(記述問題 1): Excel新関数に関するページ本文によると、14の新関数が一般ユーザーにも利用可能になったのはいつか。
(記述問題 2): Excel新関数に関するページ本文を、最後の文の後から続けて書いてください。

(ページ本文):
* * * * *

旬なネタというには少し遅いかもしれませんが、Excel では テキスト操作・配列操作の 14の新関数が 2022年8月から 一般ユーザーも利用できるようになりました。

365ユーザーだけでなく 無料版の Excelオンライン でも使えるようになったので、Googleスプレッドシート使いの mirも検証してみようかなと。

別れた彼女(EXCEL)とこっそり再開ではなく、あくまでも Googleスプレッドシート視点での検証ですw

Excel新関数を理解したうえで、Googleスプレッドシート上で これらの関数の処理を

どう代替が出来るのか?

という考察が中心になります。

だから Excelユーザー向けではありません

べ、別に Excelに新関数いっぱい追加されて 羨ましいとか、そんなんじゃないんだからね!(というツンデレ要素もあるかもw)


前回の記事 ※今回とは別のネタ  Googleスプレッドシートの最新機能 タイムラインビューについての記事です



Excel 14の新関数 概要

今回の 14の新関数は、大きく テキスト操作系配列操作系の2つに分けることが出来ます。TEXTから始まる3つがテキスト操作系、残りの11の関数が 配列操作系です。

■テキスト操作系
 TEXTBEFORE
 TEXTAFTER
 TEXTSPLIT

■配列操作系

 VSTACK
 HSTACK
 TOROW
 TOCOL
 WRAPROWS
 WRAPCOLS
 TAKE
 DROP
 CHOOSEROWS
 CHOOSECOLS
 EXPAND

テキスト操作系は単体で使っても便利な関数なんですが、配列操作系は単体で使うというよりは 他の関数と組み合わせで使うイメージですね。

オフィスTANAKAさんはメインディッシュというよりは調味料的と表現してましたが、確かにその通りだなと思います。

なんだよ調味料かー。と侮るなかれ、

昔は胡椒を求めて争いがおこったくらい調味料は重要なエッセンスで、これらの 新関数 を スピル、LAMBDA・ヘルパー関数と組み合わせる(調理する)ことで、今までExcelでは作業列、作業シートを使わないと出来なかった処理が、式内で完結できるようになったわけです。

こりゃ関数の宝石箱やで~。

これって EXCEL的には 大きな進歩なんですよね!(1行数式内での処理は Googleスプレッドシートに後れをとっていたので)



スピル機能、LAMBDA関数ときたけど

Excel職人から Googleスプレッドシート使いに ジョブチェンジしてから、めっきり Excelに触れる 機会 が減りまして、たまにExcelで作業すると「あれ、これExcelで 出来なかったんだ」ってなる時があります。

買い切り版はともかく Web版なら スピル系関数も使えるし、GoogleスプレッドシートとExcelお互いに関数を輸入しあってるんで、操作感や出来ることは近づいてきたつもりでいても、やっぱり2人は違う立場、違う境遇。

「もしかしたらExcel… お前とオレが… 逆だったかもしれねェ…」

* * * * *

(データ一覧):

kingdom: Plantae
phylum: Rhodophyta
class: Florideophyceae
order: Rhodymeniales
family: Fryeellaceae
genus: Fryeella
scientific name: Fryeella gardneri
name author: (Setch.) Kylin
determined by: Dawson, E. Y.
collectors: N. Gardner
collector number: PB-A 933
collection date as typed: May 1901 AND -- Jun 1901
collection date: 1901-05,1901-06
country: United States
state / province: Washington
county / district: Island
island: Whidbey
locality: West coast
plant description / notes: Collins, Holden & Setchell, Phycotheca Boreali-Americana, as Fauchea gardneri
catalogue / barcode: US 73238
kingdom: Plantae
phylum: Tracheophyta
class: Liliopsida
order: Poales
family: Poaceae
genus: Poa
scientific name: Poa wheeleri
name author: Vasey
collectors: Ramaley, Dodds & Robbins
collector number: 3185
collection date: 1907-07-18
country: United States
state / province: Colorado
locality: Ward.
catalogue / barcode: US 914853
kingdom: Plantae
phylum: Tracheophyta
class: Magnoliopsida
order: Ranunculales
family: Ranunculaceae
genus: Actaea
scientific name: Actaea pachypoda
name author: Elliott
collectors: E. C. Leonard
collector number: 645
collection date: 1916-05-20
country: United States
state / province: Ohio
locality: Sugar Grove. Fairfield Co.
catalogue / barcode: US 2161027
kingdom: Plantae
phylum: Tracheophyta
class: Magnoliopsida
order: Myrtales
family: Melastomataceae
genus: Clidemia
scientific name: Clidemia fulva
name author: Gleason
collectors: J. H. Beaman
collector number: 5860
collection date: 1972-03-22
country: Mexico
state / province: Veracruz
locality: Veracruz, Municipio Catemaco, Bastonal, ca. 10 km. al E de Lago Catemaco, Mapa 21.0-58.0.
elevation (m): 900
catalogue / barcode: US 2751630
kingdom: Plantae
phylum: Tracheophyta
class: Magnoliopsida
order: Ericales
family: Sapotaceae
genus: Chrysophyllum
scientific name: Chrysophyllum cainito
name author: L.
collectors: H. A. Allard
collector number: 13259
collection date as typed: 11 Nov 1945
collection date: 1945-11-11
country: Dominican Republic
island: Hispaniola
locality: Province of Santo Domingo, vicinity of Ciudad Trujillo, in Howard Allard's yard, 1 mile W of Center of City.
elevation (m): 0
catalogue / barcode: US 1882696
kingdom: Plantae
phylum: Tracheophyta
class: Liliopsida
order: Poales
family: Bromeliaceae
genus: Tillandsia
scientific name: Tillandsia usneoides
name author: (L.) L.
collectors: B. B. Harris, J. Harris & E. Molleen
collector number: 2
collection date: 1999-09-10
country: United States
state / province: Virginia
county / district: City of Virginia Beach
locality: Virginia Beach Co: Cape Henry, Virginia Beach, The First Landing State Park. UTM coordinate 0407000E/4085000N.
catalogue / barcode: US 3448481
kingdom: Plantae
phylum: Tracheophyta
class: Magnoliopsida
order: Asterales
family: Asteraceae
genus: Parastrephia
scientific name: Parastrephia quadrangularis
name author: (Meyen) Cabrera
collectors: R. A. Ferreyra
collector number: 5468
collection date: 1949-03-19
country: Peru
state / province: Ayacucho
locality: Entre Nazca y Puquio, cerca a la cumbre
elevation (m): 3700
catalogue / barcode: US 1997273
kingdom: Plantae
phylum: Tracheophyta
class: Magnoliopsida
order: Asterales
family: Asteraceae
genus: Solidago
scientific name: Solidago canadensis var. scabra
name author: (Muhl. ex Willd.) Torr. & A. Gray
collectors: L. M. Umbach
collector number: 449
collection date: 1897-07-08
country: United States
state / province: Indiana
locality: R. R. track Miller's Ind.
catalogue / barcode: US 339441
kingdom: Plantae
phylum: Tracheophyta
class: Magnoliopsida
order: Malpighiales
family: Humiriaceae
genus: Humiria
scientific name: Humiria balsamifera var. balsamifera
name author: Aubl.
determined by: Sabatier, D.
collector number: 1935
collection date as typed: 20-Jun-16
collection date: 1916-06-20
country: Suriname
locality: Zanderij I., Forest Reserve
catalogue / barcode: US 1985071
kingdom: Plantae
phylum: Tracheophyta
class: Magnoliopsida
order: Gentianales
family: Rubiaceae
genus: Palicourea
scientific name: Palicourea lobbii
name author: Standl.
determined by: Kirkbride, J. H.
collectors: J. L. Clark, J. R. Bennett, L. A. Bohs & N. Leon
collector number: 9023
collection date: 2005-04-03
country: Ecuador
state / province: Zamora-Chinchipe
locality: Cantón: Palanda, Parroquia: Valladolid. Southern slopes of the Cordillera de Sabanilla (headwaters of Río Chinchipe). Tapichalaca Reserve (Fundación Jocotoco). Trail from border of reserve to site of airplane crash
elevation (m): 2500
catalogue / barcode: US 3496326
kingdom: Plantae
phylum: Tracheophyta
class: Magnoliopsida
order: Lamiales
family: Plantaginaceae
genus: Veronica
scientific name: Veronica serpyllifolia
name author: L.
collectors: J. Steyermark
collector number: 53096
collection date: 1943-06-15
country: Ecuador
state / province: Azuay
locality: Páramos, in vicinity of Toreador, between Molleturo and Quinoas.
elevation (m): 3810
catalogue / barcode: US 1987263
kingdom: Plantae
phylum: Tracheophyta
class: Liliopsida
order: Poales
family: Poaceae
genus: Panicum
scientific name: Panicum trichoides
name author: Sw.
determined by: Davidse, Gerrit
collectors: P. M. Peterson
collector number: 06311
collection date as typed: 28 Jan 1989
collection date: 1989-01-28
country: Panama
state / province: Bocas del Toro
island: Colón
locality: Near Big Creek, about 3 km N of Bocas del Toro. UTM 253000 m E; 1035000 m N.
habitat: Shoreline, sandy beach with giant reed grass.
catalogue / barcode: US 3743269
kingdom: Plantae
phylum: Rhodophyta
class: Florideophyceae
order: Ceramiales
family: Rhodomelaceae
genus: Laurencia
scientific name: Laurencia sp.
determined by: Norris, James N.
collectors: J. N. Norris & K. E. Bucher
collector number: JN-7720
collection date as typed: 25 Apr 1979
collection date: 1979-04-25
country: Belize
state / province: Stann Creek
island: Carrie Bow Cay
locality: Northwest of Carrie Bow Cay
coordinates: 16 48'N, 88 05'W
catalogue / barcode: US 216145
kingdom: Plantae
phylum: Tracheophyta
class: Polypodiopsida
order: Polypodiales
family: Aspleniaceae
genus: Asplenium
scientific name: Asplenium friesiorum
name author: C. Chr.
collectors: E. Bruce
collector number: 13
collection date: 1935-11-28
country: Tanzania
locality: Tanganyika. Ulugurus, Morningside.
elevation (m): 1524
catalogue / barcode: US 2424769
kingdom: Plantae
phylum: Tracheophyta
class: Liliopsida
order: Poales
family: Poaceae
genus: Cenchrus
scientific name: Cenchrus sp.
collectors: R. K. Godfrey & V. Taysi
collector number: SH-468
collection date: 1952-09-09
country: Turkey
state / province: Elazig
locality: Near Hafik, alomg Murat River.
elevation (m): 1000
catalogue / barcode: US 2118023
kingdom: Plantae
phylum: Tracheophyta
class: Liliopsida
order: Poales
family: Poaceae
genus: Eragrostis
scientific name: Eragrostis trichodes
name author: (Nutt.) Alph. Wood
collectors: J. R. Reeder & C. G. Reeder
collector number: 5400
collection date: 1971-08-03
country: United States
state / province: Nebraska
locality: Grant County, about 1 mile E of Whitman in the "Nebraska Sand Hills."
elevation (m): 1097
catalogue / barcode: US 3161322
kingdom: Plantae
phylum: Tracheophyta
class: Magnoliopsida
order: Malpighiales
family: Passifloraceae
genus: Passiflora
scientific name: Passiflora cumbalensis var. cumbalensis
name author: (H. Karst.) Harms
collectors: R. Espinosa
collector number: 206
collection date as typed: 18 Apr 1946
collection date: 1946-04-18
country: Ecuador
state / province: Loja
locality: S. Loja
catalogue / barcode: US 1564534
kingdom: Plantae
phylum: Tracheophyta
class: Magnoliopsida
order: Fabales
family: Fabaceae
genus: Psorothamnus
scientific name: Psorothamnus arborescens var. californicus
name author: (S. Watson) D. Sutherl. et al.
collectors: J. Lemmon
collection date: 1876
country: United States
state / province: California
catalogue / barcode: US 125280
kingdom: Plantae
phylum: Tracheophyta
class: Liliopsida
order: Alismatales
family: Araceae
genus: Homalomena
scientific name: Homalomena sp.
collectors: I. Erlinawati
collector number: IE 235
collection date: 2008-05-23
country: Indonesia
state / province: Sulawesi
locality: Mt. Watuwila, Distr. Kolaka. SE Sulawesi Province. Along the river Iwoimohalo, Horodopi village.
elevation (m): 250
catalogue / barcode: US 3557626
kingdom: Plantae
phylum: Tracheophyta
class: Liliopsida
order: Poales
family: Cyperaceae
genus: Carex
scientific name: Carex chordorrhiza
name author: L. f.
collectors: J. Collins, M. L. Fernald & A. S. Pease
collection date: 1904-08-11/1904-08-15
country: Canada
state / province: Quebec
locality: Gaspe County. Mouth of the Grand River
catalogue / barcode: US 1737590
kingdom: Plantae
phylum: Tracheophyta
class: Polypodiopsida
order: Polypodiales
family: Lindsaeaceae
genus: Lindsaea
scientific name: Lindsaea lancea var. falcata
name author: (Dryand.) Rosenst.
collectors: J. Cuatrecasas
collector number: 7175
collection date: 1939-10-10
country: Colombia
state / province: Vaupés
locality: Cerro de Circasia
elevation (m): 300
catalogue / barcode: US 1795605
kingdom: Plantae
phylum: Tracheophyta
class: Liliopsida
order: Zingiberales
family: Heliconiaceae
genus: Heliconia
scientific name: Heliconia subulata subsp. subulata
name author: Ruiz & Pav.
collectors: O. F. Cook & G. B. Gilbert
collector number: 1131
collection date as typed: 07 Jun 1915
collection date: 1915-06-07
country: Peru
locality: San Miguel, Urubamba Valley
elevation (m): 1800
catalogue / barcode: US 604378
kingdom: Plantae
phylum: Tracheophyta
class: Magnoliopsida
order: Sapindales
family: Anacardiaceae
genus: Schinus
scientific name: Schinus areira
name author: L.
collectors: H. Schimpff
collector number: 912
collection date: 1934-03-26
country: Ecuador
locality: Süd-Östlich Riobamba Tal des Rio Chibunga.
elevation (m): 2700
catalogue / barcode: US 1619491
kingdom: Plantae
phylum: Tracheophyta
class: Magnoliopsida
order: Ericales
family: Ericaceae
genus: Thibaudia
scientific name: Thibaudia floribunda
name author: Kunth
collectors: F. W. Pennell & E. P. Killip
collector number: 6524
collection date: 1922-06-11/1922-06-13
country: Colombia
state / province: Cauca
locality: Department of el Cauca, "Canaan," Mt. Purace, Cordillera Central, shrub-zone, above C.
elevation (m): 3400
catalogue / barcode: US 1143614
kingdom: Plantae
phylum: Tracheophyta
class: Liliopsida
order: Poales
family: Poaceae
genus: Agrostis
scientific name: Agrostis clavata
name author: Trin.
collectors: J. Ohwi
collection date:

* * * * *

(問題の解答 1): 2022年8月からです。

(問題の解答 2):
ってセリフが脳内再生されますねw


意外と不便だった文字列操作系

新関数に TEXTSPLIT があったことで、そういや SPLIT はExcelになかったのねって気づきましたw

Excel側にも TEXTJOINは結構前からあったんで忘れてましたが、 SPLIT(分割)処理 は出来なかったんですね。


区切り文字で分割する TEXTSPLITに加え、 TEXTBEFORETEXTAFTER といった区切り文字の前後を取り出せる関数も追加されました。

正規表現 系の関数は無いものの、これらの活用で Excelで の「セル内の文字列から 一部分を取得する処理」が、だいぶ柔軟かつ簡単に 出来るようになったんじゃないでしょうか。

ようやく SUBSTITUTEと REPTで 指定した文字を 空白100個に置き換えて、バッファみてMIDして最後にTRIMで空白除去なんていう、古の職人技に頼らなくても済みますねw (初めてこの方法知った時は、先人の知恵に感動したもんですが)


Excelの 中カッコによる配列結合 は 範囲、数式には使えなかった

Googleスプレッドシートを使う上では、これないともう生きていけない!ってくらい重宝している 中カッコ{ } による 範囲・配列の縦横結合ですが、Excelだと微妙に挙動が違っています

数値や文字列には使えます。だから スピル対応バージョンのExcelなら、

={1,2}
={"あ","い","う"}
={1;2}

として 配列を返すことが可能です。
これを式内で引数としても活用できます。

でも、

={A1,C1} 単体セル同士
={A1:A3,C1:C3} セル範囲の連結
={{1,2},{"あ,"い"}} 中カッコをネストした記述
={SEQUENCE(2),SEQUENCE(2)} 関数の連結

これらは Excelでは全部 エラー

これらはGoogleスプレドシートでは普通に使える記述なんですが、Excelでは使えずエラーとなってしまいます。

これ出来ないって、かなり不便だわー。


このような 今までの Excelの 文字列操作、配列操作 の不満(物足りなさ)を解決すべく登場した、いや 馳せ参じた 14の新関数は、まさに

「Excel殿の 14人」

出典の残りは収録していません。